[Excerpted text]
───

The icing on the cake? Their mother1 has started listening to me talk about theology. When I read Bible stories and tales of the Saints to the little one before bed, she asks questions about God and Jesus, and wants to understand. She used to hate it when I made sounds that even remotely resembled the Gospel. I have long-since accepted that we cannot have the happy-ever-after husband-and-wife story I used to imagine; but I’m starting to understand that maybe God didn’t bring us together for that in the first place. I think it was for something better.
Just like the liberal arts with the next generation, talking with her about theology is a cooperative learning exercise. I realize that I understand the Catholic Faith much better than I ever thought; but it also grounds me the understand that I don’t have to know all the answers. I’m not afraid to say “let me get the Catechism…” — and that tells me that I’ve internalized and am acting on the lesson God gave me as a caution against Gnosticism and hubris. And I’d like to think that, in spite of all that has transpired, I might have succeeded in giving her the greatest gift I can imagine giving anyone: faith.
Last week, when I was exploring the website of the parish I’m attaching myself to, I found a useful tool they shared: a spiritual gifts assessment. It’s about fifty questions, and the score helps you identify what gifts God has endowed you with. It suggests selecting the three highest scores, but I seem to had 4, all tied with a score of “12” (the highest possible score): Faith, Prophecy, Teaching, and Wisdom.
To me, Faith makes perfect sense. At the times in my life when I’ve been “lowest,” when Faith was all I had, it was enough. And even when I’ve been in grave error about the nature of God and His work, even when I’ve been over-burdened by anxiety and unable to think clearly enough to express it, I have never had less than an overflowing glass of Faith.
But the other three? Wisdom? Uh… I’m a moron. Look at my life! Would a wise person be in this mess? Prophecy? No, no, no. I can’t even trust myself to know what to make for dinner; how can I trust myself to discern and relay God’s advice? These are gifts that great men and women through the ages have been given. Me, on the other hand: I’m competing for gold in the “train wreck” event.
And Teaching? My mother used to tell me I should never be a teacher, under any circumstances. “You’re just not a teacher; you have no patience.”
The point is, never, in a million years, would I have pegged myself in this kind of role; in any of these roles. I’m a nobody, a disaster of a person, and about as hopeless as it gets. I still shy away from the prospect of expressing that I possess any “talents” or “gifts,” and I don’t believe I have much to offer, even if my predilections suggest otherwise.

───

[Limb landmark coordinates]

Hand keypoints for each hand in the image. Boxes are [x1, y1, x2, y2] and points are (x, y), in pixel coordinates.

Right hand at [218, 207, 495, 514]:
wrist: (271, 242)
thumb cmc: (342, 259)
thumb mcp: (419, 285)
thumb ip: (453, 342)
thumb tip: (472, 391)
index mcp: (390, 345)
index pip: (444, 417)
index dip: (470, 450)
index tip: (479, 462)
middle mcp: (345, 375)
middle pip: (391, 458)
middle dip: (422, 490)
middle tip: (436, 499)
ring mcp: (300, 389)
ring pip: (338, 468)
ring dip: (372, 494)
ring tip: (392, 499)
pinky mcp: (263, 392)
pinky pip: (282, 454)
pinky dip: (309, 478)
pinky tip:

───

[Work instruction 1] Reproduce the part of the excerpted text that opens with the words containing "To me, Faith" and closes with "glass of Faith.".
[Work instruction 2]
Answer these questions using the excerpted text:
(a) What does the writer read to the little one before bed?
(b) About how many questions does the spiritual gifts assessment contain?
(c) What reason did the writer's mother give for saying the writer should never be a teacher?

[Solution 1]
To me, Faith makes perfect sense. At the times in my life when I’ve been “lowest,” when Faith was all I had, it was enough. And even when I’ve been in grave error about the nature of God and His work, even when I’ve been over-burdened by anxiety and unable to think clearly enough to express it, I have never had less than an overflowing glass of Faith.

[Solution 2]
(a) Bible stories and tales of the Saints.
(b) About fifty.
(c) She said the writer had no patience.